Behoort tot de Zeeuwse zes.
BRUIN ZANDOOGJE
Spanwijdte 40 – 48 mm. Vliegtijd van juni tot augustus in één generatie. Overwintering
als rups. Mannetje met eenkleurig bruine bovenzijde en kleine oogvlek in de vleugelpunt, vrouwtje met roodbruine band. Waarschijnlijk worden vijanden door deze ogen afgeschrikt of leiden ze de aandacht van het vlinderlijf af.
KLEIN KOOLWITJE
Spanwijdte 40 – 50 mm. Vliegtijd van maart tot oktober in meerdere generaties. In grootte en tekening sterk van elkaar verschillend. Overwintering als pop. Het mannetje heeft één, het vrouwtje twee geïsoleerde zwarte vlekken op de voorvleugels. De vlek aan de vleugelpunt is lichter (grijs, niet zwart) dan bij het Grote koolwitje. Het is de algemeenste dagvlinder.
GROOT KOOLWITJE
Spanwijdte 50 – 65 mm. Vliegtijd van mei tot oktober in meerdere generaties. Overwintert als pop. Vrouwtje met 2 geïsoleerde zwarte vlekken op de voorvleugels, mannetje zonder vlekken.
KLEIN GEADERD WITJE
Spandwijdte 50 -65 mm. Vliegtijd van maart tot oktober in meerdere generaties. Overwintering als pop. De aderen op de onderzijde zijn altijd breed grijsgroen omzoomd. Het is één van de eerste voorjaarsvlinders, maar op onze baan slechts sporadisch aangetroffen.
CITROENVLINDER
Spanwijdte 50 – 55 mm. Vliegtijd van februari tot oktober in één generatie. Overwintering als vlinder dicht boven de grond. Bij voorkeur langs bosranden; op de baan slechts enkele keren waargenomen.
ARGUSVLINDER
Spanwijdte 35 – 45 mm. Vliegtijd van april tot september. Overwintering als rups. De vlinders gaan graag met samengeklapte vleugels op stenen (duinpad) zitten, waarop ze dan uitstekend gecamoufleerd zijn.

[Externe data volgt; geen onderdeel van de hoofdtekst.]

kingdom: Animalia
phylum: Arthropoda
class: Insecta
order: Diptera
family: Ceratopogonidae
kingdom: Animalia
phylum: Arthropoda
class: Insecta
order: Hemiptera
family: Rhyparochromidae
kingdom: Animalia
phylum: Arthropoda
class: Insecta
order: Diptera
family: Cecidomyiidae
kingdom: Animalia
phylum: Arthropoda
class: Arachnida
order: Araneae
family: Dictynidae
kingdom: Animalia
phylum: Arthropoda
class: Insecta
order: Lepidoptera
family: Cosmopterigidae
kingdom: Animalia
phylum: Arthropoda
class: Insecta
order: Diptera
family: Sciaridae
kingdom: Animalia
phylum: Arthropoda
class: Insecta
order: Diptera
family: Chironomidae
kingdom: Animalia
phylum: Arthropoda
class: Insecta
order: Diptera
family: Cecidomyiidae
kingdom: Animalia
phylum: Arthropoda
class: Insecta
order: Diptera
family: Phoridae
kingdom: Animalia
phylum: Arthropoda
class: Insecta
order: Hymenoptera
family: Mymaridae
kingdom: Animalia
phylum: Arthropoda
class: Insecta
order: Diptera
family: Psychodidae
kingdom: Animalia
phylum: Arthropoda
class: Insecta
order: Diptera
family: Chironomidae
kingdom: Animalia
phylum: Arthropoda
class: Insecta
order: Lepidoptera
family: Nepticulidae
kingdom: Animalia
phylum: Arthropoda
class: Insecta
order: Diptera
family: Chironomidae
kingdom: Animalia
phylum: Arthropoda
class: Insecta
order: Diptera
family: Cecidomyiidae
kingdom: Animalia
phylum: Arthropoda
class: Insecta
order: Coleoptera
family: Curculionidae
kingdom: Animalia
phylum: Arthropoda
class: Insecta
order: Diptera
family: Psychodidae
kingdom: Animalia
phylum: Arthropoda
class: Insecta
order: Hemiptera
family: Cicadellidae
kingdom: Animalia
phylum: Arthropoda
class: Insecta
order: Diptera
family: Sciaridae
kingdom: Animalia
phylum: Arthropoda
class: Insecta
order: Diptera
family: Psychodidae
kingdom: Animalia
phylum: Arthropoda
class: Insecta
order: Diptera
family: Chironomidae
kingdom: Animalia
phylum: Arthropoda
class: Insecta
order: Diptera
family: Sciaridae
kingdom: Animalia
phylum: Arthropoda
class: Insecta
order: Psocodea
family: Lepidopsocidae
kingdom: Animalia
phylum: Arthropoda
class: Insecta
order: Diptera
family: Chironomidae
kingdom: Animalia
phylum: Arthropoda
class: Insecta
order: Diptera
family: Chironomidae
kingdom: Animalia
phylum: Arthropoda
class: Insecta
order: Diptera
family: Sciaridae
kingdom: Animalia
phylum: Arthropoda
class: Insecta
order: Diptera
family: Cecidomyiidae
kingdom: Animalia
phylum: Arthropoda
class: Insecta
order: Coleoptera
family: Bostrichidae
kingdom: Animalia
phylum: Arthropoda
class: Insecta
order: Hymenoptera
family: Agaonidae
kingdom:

Behoort tot de Zeeuwse zes.
ZWARTSPRIETDIKKOPJE
Spanwijdte 22 -26 mm. Vliegtijd van juni tot september in één generatie. De soort overwintert als ei. Komt vooral voor op grassoorten die groeien op zonnige plaatsen.
DISTELVLINDER
Spanwijdte 45 – 60 mm. Vliegtijd van april tot oktober in meerdere generaties. Overwintering als rups, maar alleen ten zuiden van de Alpen: het is een trekvlinder. Ze vliegen laag over obstakels heen, in tegenstelling tot standvlinders die er omheen vliegen. Is groter dan de Kleine vos en lichter van kleur. Let op de vijf oogvlekken op de onderzijde van de vleugels.
HERMELIJNVLINDER
Spanwijdte 45 – 70 mm. Vliegtijd in mei en juni, leeft op populier en wilg. Overwintering als pop. Bij verstoring komen er twee vuurrode, kronkelende draden uit zijn gevorkte staart naar buiten. Het is een dagactieve nachtvlinder.
GAMMA-UIL
Voorvleugellengte 13 – 21 mm. Vliegtijd april tot oktober, leeft op allerlei kruidachtige planten, waaronder braam, walstro, klaver en brandnetel. Het belangrijkste kenmerk is de opvallende zilverkleurige Y-vormige vlek in het midden van de voorvleugel. Zowel de grootte als de kleur kunnen sterk variëren. Het is een dagactieve nachtvlinder.